Melancolía por Camilo VI

Empezó siendo un ídolo y acabó siendo un fenómeno, entendiendo por fenómeno cualquier manifestación inmaterial, cosa o suceso que que se percibe a través de los sentidos y lleva a turbaciones extremas.

Social - 8 de Septiembre de 2019 a las 00:00

Melancolía por Camilo VI elmundo.es/. El cantante, durante un concierto.

Digo pues que Camilo Sesto empezó siendo un ídolo, sin reunir condiciones para ello.

Pertenecía a la cantera de esos cantantes levantinos que se familiarizan con la música cuando están en el vientre materno y durante la infancia desarrollan un chorro de voz que les catapulta enseguida a la fama. Fue el caso de Nino Bravo, Bruno Lomas y, entre otros, Camilo Blanes, a quien un lumbrera del marketing y la publicidad le puso un nombre artístico con eufonía de Papa que nos traía confundidos a todos.

El caso es que muy pronto alcanzó el éxito, logrando redondearlo a primeros de los 70 con una magistral interpretación de Jesucristo Superstar en el teatro. Fue la única vez que lució barba. Menuda se armó. Al pobre le perseguian las mujeres por todas partes. Una pesadilla. Por suerte para él, cuando acabaron las representaciones, adoptó un look Llongueras que le permitió moverse con más soltura en su identidad sexual.

A Camilo Sesto le había nacido un niño pocos años antes. Miento. A quien le había nacido fue a una mexicana, de nombre Lourdes Ornellas, en cuyo vientre puso él una semillita una noche que jugaron a papás y a mamás. El caso es que Lourdes tuvo un niño y Camilo lo mantuvo (económicamente). Se llamó Camilín.

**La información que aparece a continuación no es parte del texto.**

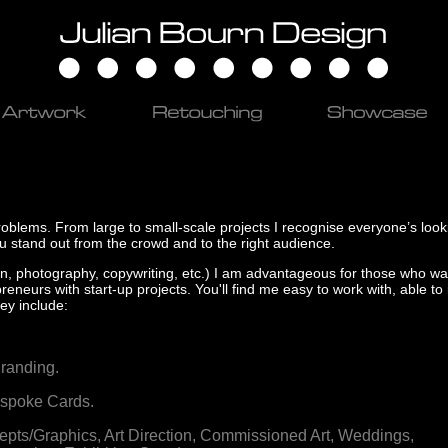
problems. From large to small-scale projects I recognise everyone’s looki
ou stand out from the crowd and to the right audience.
ration, photography, copywriting, etc.) I am advantageous for those who wa
reneurs with start-up projects. You'll find me easy to work with, able to
ey include:
randing.
spoke Cards.
pts/Graphics,
Art Direction,
Commissioned Art,
Weddings,
........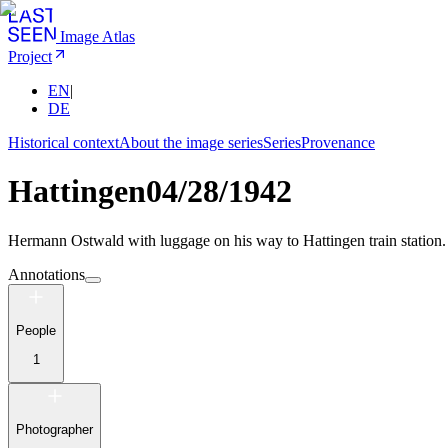
Image Atlas
Project
EN
|
DE
Historical context
About the image series
Series
Provenance
Hattingen
04/28/1942
Hermann Ostwald with luggage on his way to Hattingen train station.
Annotations
People
1
Photographer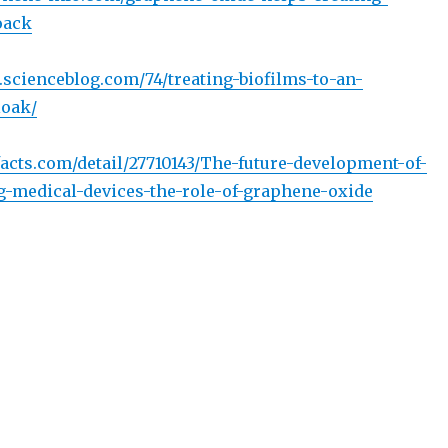
oack
e.scienceblog.com/74/treating-biofilms-to-an-
loak/
acts.com/detail/27710143/The-future-development-of-
ng-medical-devices-the-role-of-graphene-oxide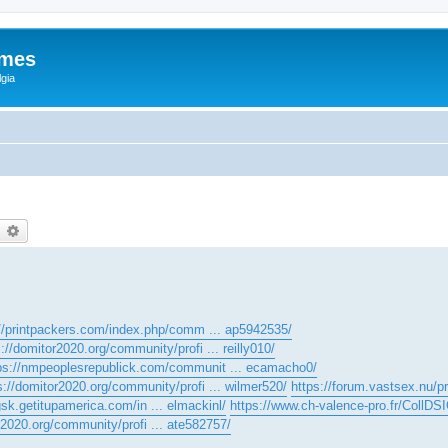
ames
gia
earch
Advanced search
://printpackers.com/index.php/comm ... ap5942535/
s://domitor2020.org/community/profi ... reilly010/
ps://nmpeoplesrepublick.com/communit ... ecamacho0/
s://domitor2020.org/community/profi ... wilmer520/
https://forum.vastsex.nu/pro
gsk.getitupamerica.com/in ... elmackinl/
https://www.ch-valence-pro.fr/CollDSI
r2020.org/community/profi ... ate582757/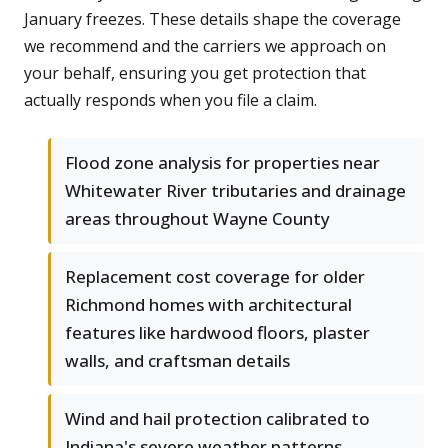
January freezes. These details shape the coverage
we recommend and the carriers we approach on
your behalf, ensuring you get protection that
actually responds when you file a claim.
Flood zone analysis for properties near
Whitewater River tributaries and drainage
areas throughout Wayne County
Replacement cost coverage for older
Richmond homes with architectural
features like hardwood floors, plaster
walls, and craftsman details
Wind and hail protection calibrated to
Indiana's severe weather patterns,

Con él en España, la pequeña familia hizo lo que pudo. O sea, más bien poco. A falta de madre, Camilo tenía una hermana que le lavaba la ropa y lo colmaba de mimos. Pero aquella extraña familia quebró pronto. Influido seguramente por parte del entorno que lo rodeaba, la hermana salió tarifando y Camilo se vió solo con Camilín, de quien se sentía más hijo que padre.

Poco a poco, Camilo VI fue quedándose aislado en manos de sus administradores y secretarios. Es una imagen que se ha repetido bastante en la famosfera nacional (Encarna Sanchez, Lina Morgan, etc. Al final, en estos últimos años, la imagen de Camilo era la del fenómeno que eligió ser: un cantante en silla de ruedas, con pelucón acorazado y rostro de vieja estrella, bisbiseando sus éxitos por los adentros. De todo su repertorio me quedo con Melancolía, una bellísima balada que producía efectos terapéuticos cantada a pleno pulmón en una noche de farra.

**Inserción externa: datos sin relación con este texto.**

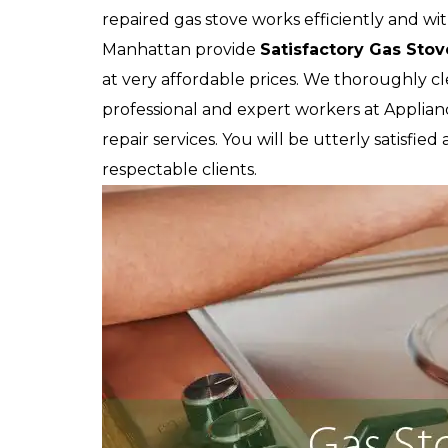
repaired gas stove works efficiently and wit
Manhattan provide
Satisfactory Gas Stov
at very affordable prices. We thoroughly c
professional and expert workers at Applian
repair services. You will be utterly satisfie
respectable clients.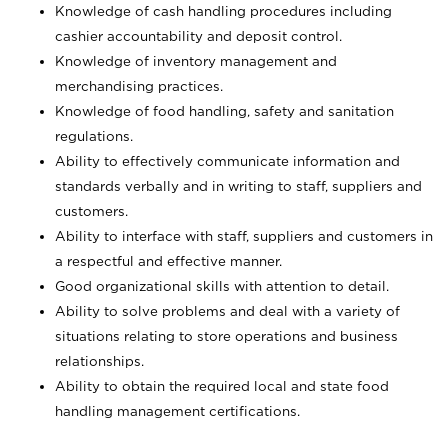
Knowledge of cash handling procedures including
cashier accountability and deposit control.
Knowledge of inventory management and
merchandising practices.
Knowledge of food handling, safety and sanitation
regulations.
Ability to effectively communicate information and
standards verbally and in writing to staff, suppliers and
customers.
Ability to interface with staff, suppliers and customers in
a respectful and effective manner.
Good organizational skills with attention to detail.
Ability to solve problems and deal with a variety of
situations relating to store operations and business
relationships.
Ability to obtain the required local and state food
handling management certifications.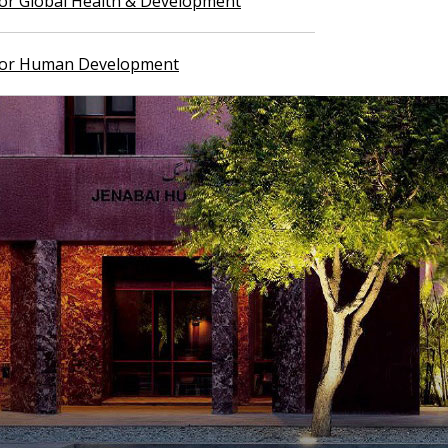
 for Global Health & Development
 for Human Development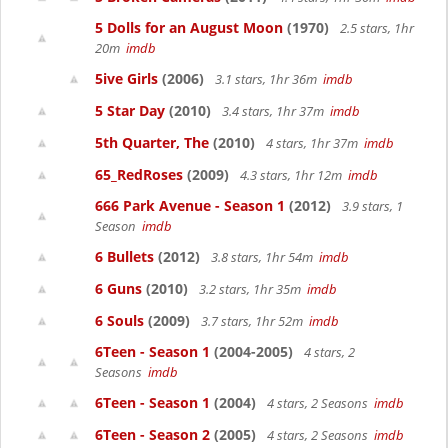
5 Dolls for an August Moon
(1970)
2.5 stars, 1hr
20m
imdb
5ive Girls
(2006)
3.1 stars, 1hr 36m
imdb
5 Star Day
(2010)
3.4 stars, 1hr 37m
imdb
5th Quarter, The
(2010)
4 stars, 1hr 37m
imdb
65_RedRoses
(2009)
4.3 stars, 1hr 12m
imdb
666 Park Avenue - Season 1
(2012)
3.9 stars, 1
Season
imdb
6 Bullets
(2012)
3.8 stars, 1hr 54m
imdb
6 Guns
(2010)
3.2 stars, 1hr 35m
imdb
6 Souls
(2009)
3.7 stars, 1hr 52m
imdb
6Teen - Season 1
(2004-2005)
4 stars, 2
Seasons
imdb
6Teen - Season 1
(2004)
4 stars, 2 Seasons
imdb
6Teen - Season 2
(2005)
4 stars, 2 Seasons
imdb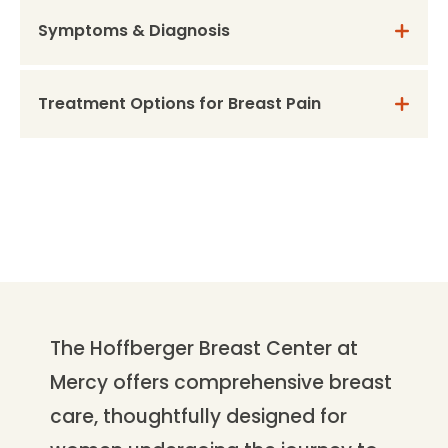
Symptoms & Diagnosis
Treatment Options for Breast Pain
The Hoffberger Breast Center at
Mercy offers comprehensive breast
care, thoughtfully designed for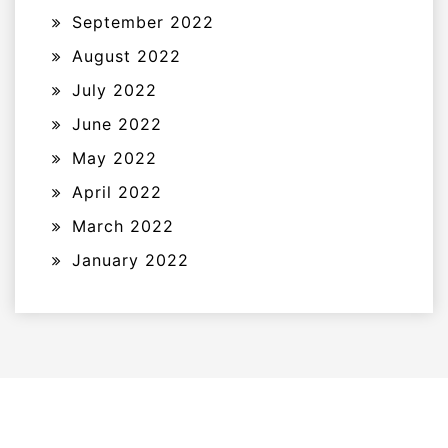
September 2022
August 2022
July 2022
June 2022
May 2022
April 2022
March 2022
January 2022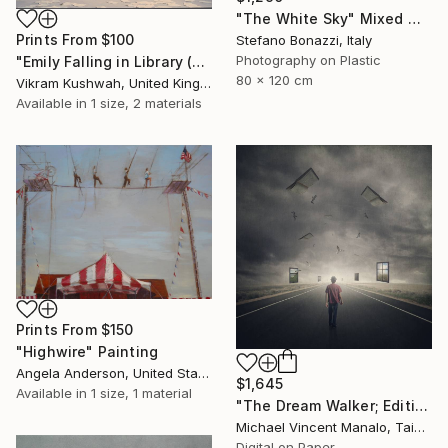
"The White Sky" Mixed Media
Prints From
$100
Stefano Bonazzi, Italy
Photography on Plastic
"Emily Falling in Library (small)" Photograph
80 x 120 cm
Vikram Kushwah, United Kingdom
Available in
1 size, 2 materials
Prints From
$150
"Highwire" Painting
Angela Anderson, United States
$1,645
Available in
1 size, 1 material
"The Dream Walker; Edition 1 of 10" Digital Art
Michael Vincent Manalo, Taiwan
Digital on Paper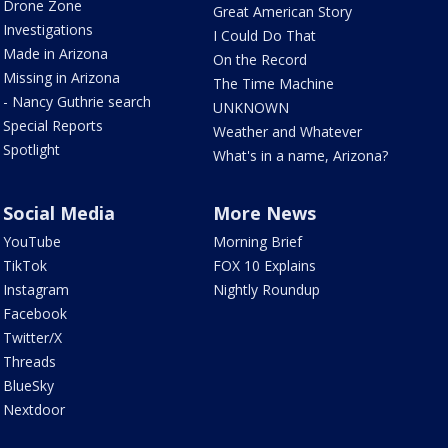
Drone Zone
Great American Story
Investigations
I Could Do That
Made in Arizona
On the Record
Missing in Arizona
The Time Machine
- Nancy Guthrie search
UNKNOWN
Special Reports
Weather and Whatever
Spotlight
What's in a name, Arizona?
Social Media
More News
YouTube
Morning Brief
TikTok
FOX 10 Explains
Instagram
Nightly Roundup
Facebook
Twitter/X
Threads
BlueSky
Nextdoor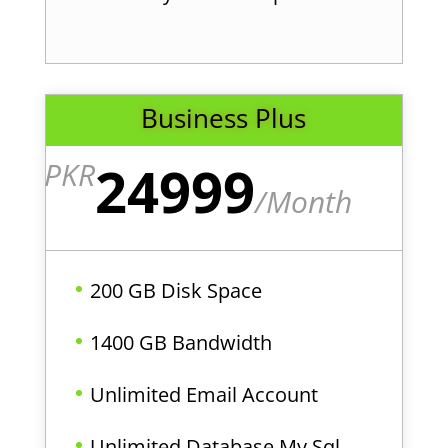
Business Plus
24999
PKR
/
Month
200 GB Disk Space
1400 GB Bandwidth
Unlimited Email Account
Unlimited Database My Sql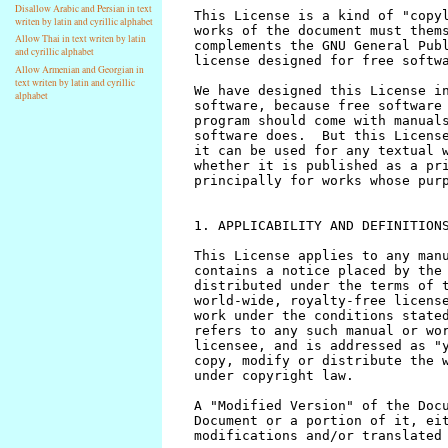
Disallow Arabic and Persian in text
writen by latin and cyrillic alphabet
Allow Thai in text writen by latin
and cyrillic alphabet
Allow Armenian and Georgian in
text writen by latin and cyrillic
alphabet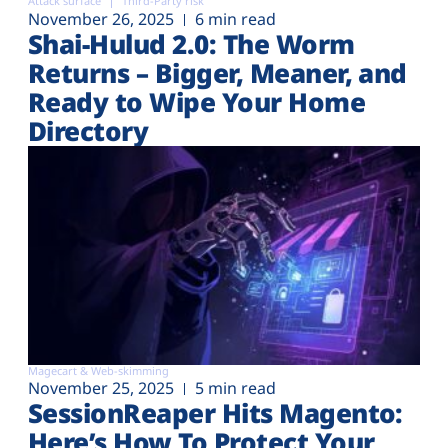
Attack surface
Third-Party risk
November 26, 2025
6 min read
Shai-Hulud 2.0: The Worm
Returns – Bigger, Meaner, and
Ready to Wipe Your Home
Directory
Magecart & Web-skimming
November 25, 2025
5 min read
SessionReaper Hits Magento:
Here’s How To Protect Your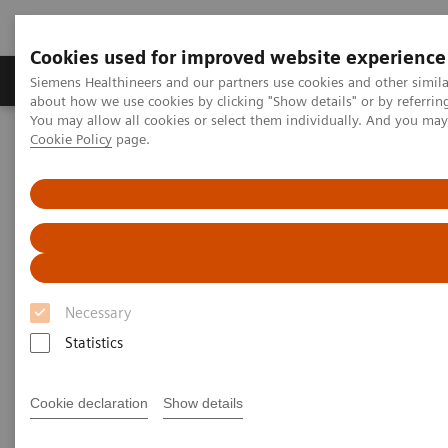
Cookies used for improved website experience
Products & Services
Support & Documentation
Siemens Healthineers and our partners use cookies and other simil
about how we use cookies by clicking "Show details" or by referrin
You may allow all cookies or select them individually. And you ma
Cookie Policy
page.
Home
Medical Imaging
Computed Tomography
Computed Tomography News & Stories
A Journey through the History of Computed Tomography – Part
one: Get a real head start with the SIRETOM
A Journey through the History
of Computed Tomography – Part
Necessary
one: Get a real head start with
Statistics
the SIRETOM
Cookie declaration
Show details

Camilo VI, ya retirado, recibió ofertas varias para que acudiera a las televisiones a contar su vida y a tararear viejos triunfos. Por suerte le quedaba un punto de lucidez y no se prestó. O se prestó lo justo para darse cuenta de que le tomaban el pelo.

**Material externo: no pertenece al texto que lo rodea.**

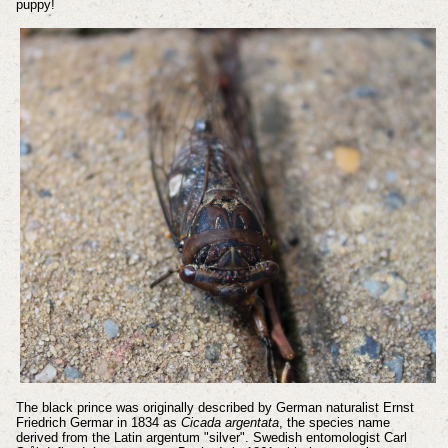
puppy!
The black prince was originally described by German naturalist Ernst
Friedrich Germar in 1834 as
Cicada argentata
, the species name
derived from the Latin argentum "silver". Swedish entomologist Carl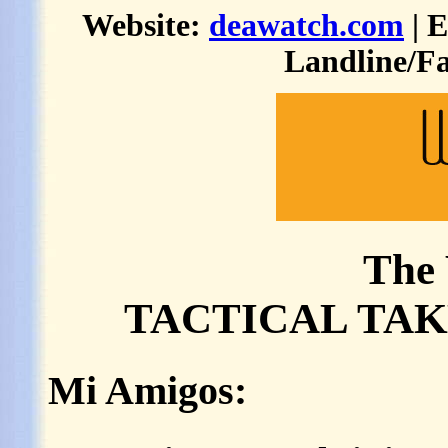
Website:
deawatch.com
| 
Landline/Fa
The 
TACTICAL TAKE
Mi Amigos: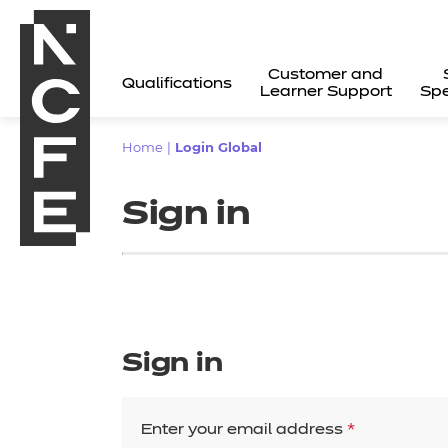
Customer and
Qualifications
Learner Support
Spe
Home
|
Login Global
Sign in
Sign in
All
Enter your email address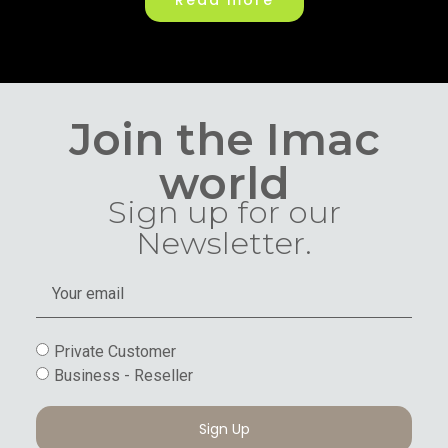
Read more
Join the Imac
world
Sign up for our
Newsletter.
Private Customer
Business - Reseller
Sign Up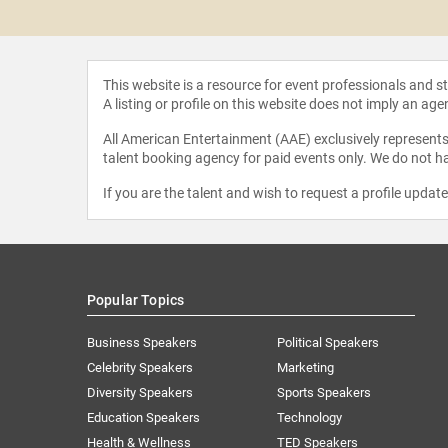
Rothkopf
This website is a resource for event professionals and 
A listing or profile on this website does not imply an age
All American Entertainment (AAE) exclusively represents 
talent booking agency for paid events only. We do not ha
If you are the talent and wish to request a profile updat
Popular Topics
Business Speakers
Political Speakers
Celebrity Speakers
Marketing
Diversity Speakers
Sports Speakers
Education Speakers
Technology
Health & Wellness
TED Speakers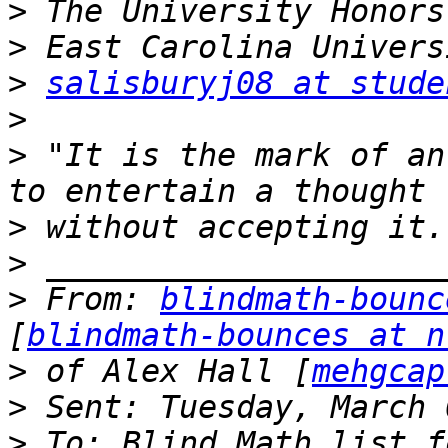
>
>
>
salisburyj08 at stude
>
>
 "It is the mark of an
>
>
>
 From: 
blindmath-bounc
[
blindmath-bounces at n
>
 of Alex Hall [
mehgcap
>
>
 To: Blind Math list f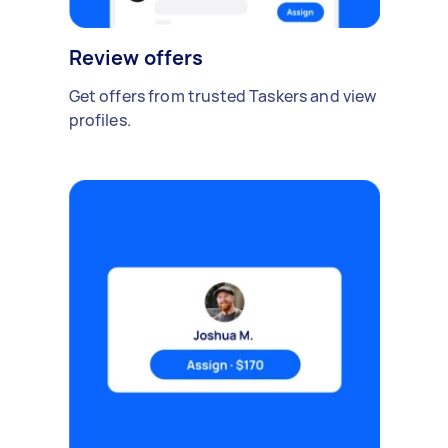
Review offers
Get offers from trusted Taskers and view
profiles.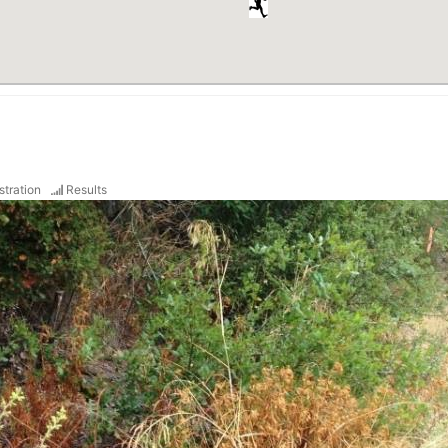
stration
Results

Coincidió ese rebrote de la figura de Camilo con el éxito de sus viejas canciones. No era un éxito buscado, pero sonaba con contundencia en todas las barracas de feria. Así llegó 'Melancolía' a las nuevas generaciones. Por la senda de los borrachos. Así nos quedamos todos en esta mañana de luto: melancólicos y otoñales.